Ian and Jim Slater then formed Shambhala (soon to become Galahad Gold). Two other members of the Centennial team – Morris Beattie and Brian Mountford joined the company to help with its development. During the next two years, the Galahad team invested in two quoted mining companies and two mining projects:-
- Northern Dynasty Minerals (NDM) which was quoted in Canada and owned the giant Pebble Deposit in Alaska. Ian and Jim Slater had analysed over 150 listed companies in Canada searching for those that offered the largest gold equivalent value in relation to the share price. NDM with its massive, gold, copper and molybdenum deposits was in the top three and by a happy coincidence a friend of Ian’s knew the management of Hunter Dickinson, who owned about 20% of the company and were managing it. Ian negotiated with Hunter Dickinson to buy a substantial stake while Jim Slater arranged the finance in London. A $C5m deal was struck at 72 cents a share with a one-for-one warrant at 90 cents for a further $C6.25m. Ian joined the board of NDM and during the four years that followed Galahad invested in further rounds of finance at increasing levels. In February 2007, Galahad sold half of its 20% holding in NDM to Rio Tinto and the balance was placed with institutions. NDM shares were sold at an average price of $C10.70 per share. Overall Galahad made a cash profit of £70.2m.

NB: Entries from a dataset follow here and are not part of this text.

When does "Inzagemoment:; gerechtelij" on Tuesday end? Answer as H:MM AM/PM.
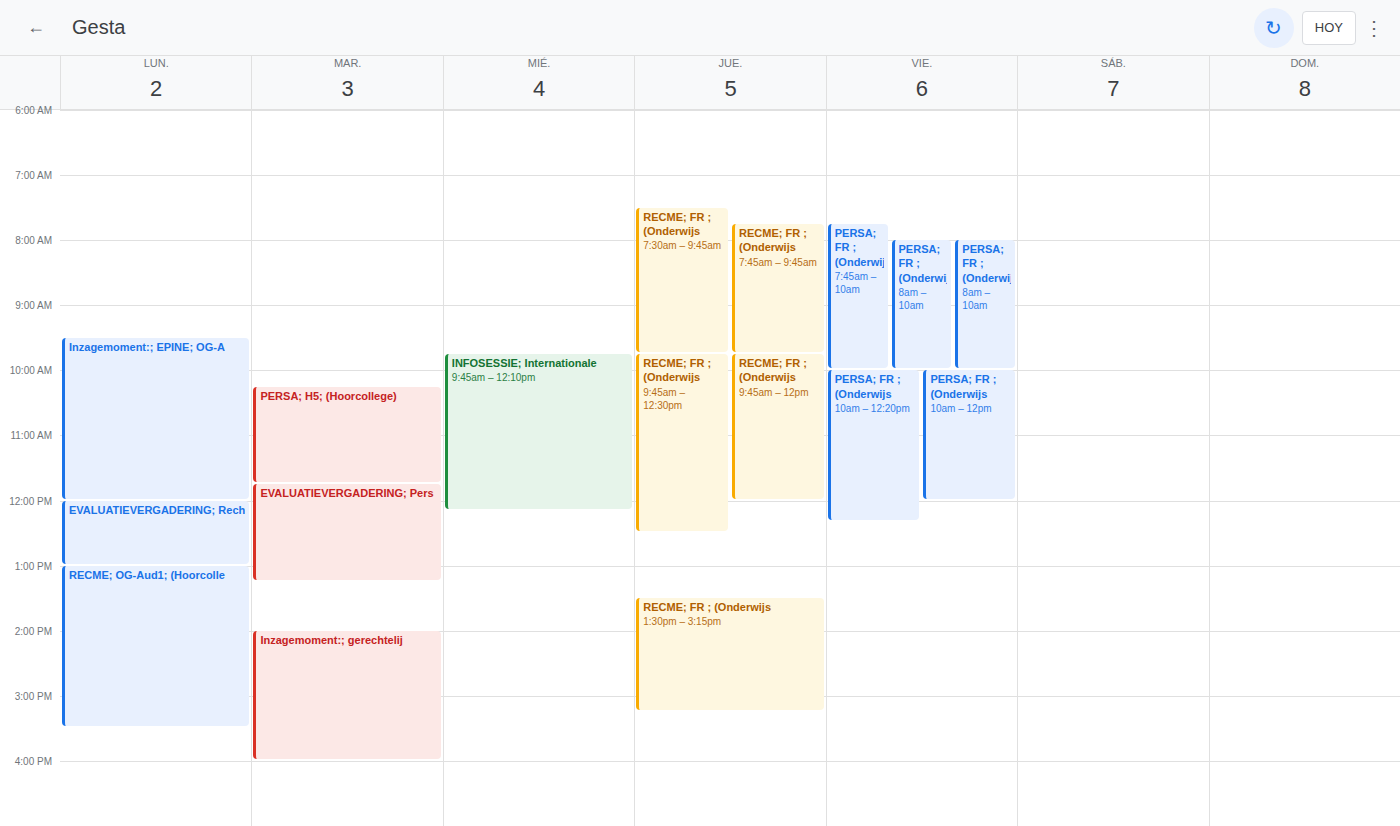
4:00 PMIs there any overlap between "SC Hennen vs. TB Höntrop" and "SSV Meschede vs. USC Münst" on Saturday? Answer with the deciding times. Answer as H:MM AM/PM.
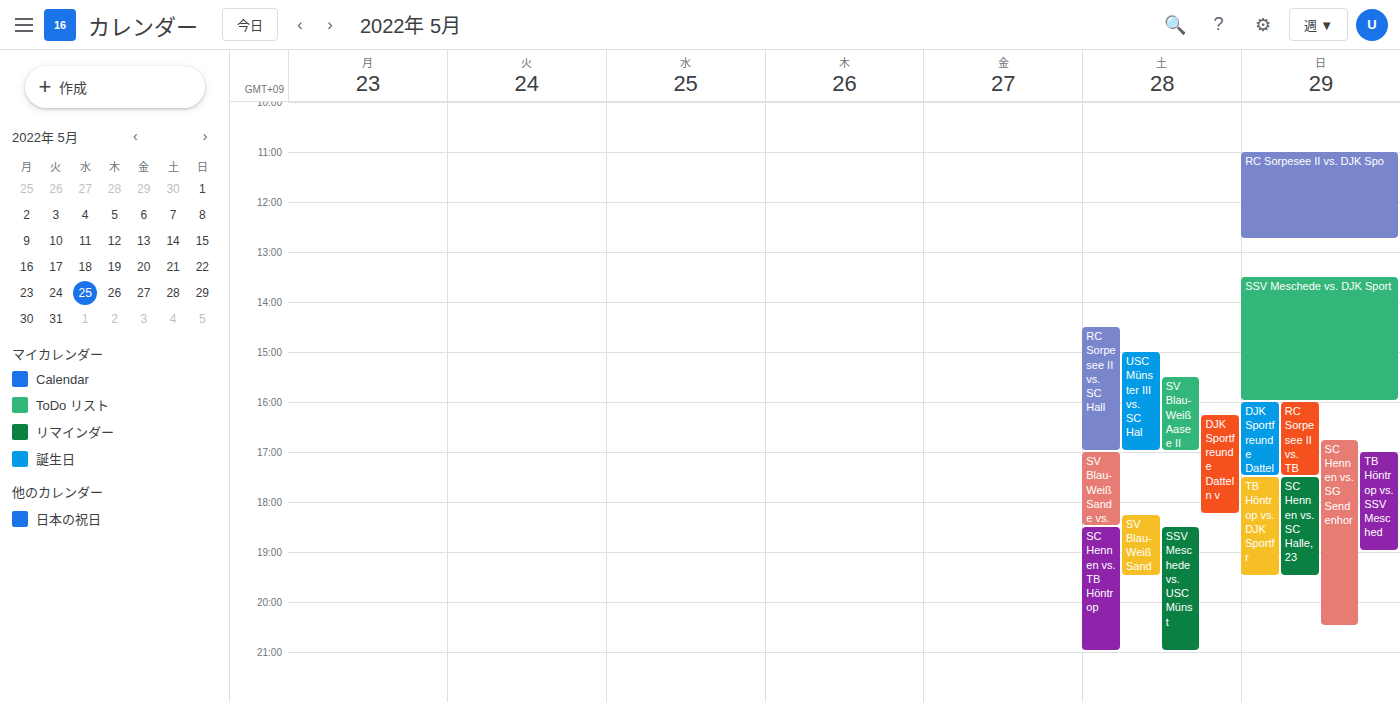
"SC Hennen vs. TB Höntrop" runs 6:30 PM to 9:00 PM, inside "SSV Meschede vs. USC Münst" -- they overlap.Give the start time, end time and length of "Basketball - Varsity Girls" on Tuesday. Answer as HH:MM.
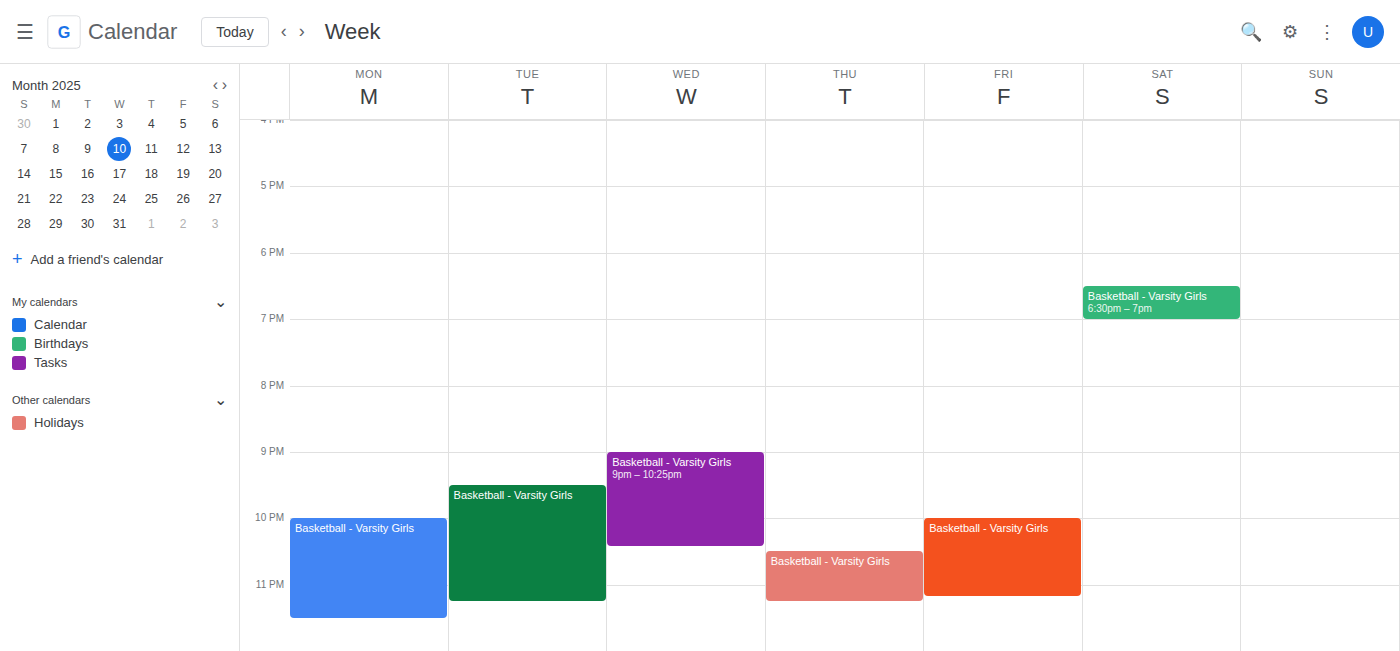
21:30 to 23:15, 1 hour 45 minutesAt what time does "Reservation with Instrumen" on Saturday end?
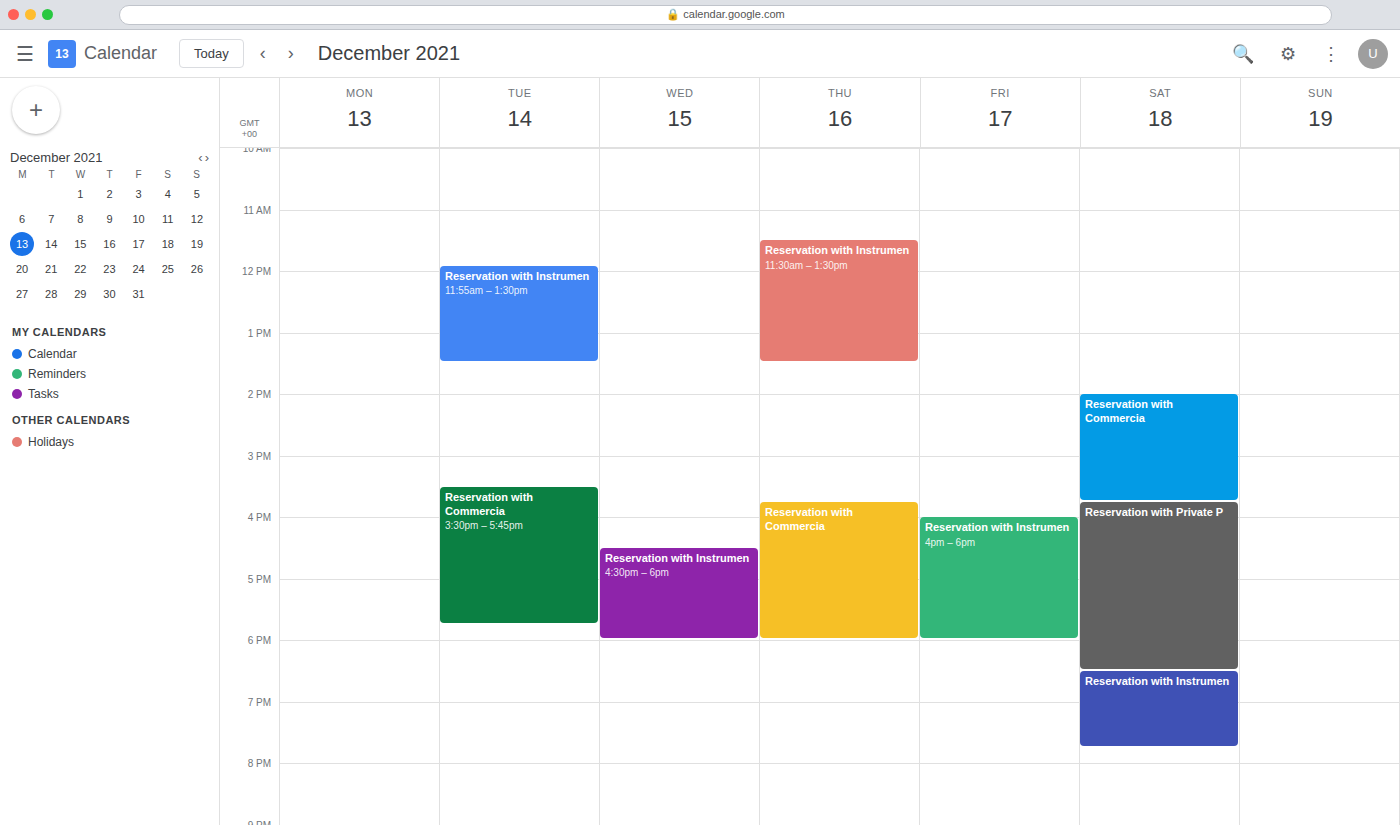
7:45 PM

- Skaaergard In the early days Galahad invested in a 100% interest in Skaaergard which had a large but very marginal gold, platinum and palladium deposit in Greenland. It was hoped that the secondary metals such as vanadium and titanium in the deposit would make it an economic proposition. However, the prices of these metals dropped sharply so Galahad decided to relinquish its rights to the Greenlandic Government. Galahad lost £6.1m in cash terms but was able to claim significantly more as a capital gains tax set-off as the original purchase was made for Galahad shares which were flying very high at the time.
- Uramin was the third Galahad investment and the most spectacular of all. Ian had kept in touch with a business associate, Stephen Dattels, who had founded a uranium mining company which was later named Uramin. In June 2005, Galahad bought 26% making it Uramin’s largest shareholder. This was later diluted to 11.6%. Ian joined the board of Uramin and Galahad made offices available to the company, helped with its administration and supplied its own financial director, Neil Herbert. In addition, Ian worked with headhunters to search for a chief executive which led to the appointment of Ian Stalker, who filled the role exceptionally well. Uramin had some uranium deposits in South Africa and other major deposits in Namibia. It also later invested in a major deposit in the Central African Republic. Over the next two years Uramin continued to add to its uranium resources. During this period, Stephen Dattels arranged several large financial placings of Uramin stock which helped to transform the company into a major player in the industry. In June 2007, at the height of the uranium boom when uranium was $US135 a pound, Stephen Dattels had the idea of selling the company to Areva. He negotiated the sale brilliantly for $2.5bn cash, which yielded a £76.7m profit for Galahad.
- International Molybdenum plc was the fourth investment. The Malmjberg deposit was licensed to Galahad by the Greenlandic Government. The company was formed by Galahad with its sole asset being a major deposit of molybdenum at Malmjberg. During the next year the company was floated on AIM and spent about £2m developing the deposit. Galahad retained 78% of the company. Near the height of the molybdenum boom when the price had risen from $US5 a pound in 2003 to about $US25 a pound, International Molybdenum was sold by Galahad for shares in Quadra, a successful mining company listed on the TSX. This transaction yielded a substantial profit which was almost doubled by the subsequent rise in Quadra shares before they were sold. Overall on a total outlay of £2m Galahad made a profit of £22.2m.
Once Galahad’s four investments had been sold it was decided that it would be both right and proper to return the cash proceeds to shareholders through a voluntary liquidation. This was arranged in February 2008. Over the four years of Galahad’s life the overall result was an average IRR of 66% per annum.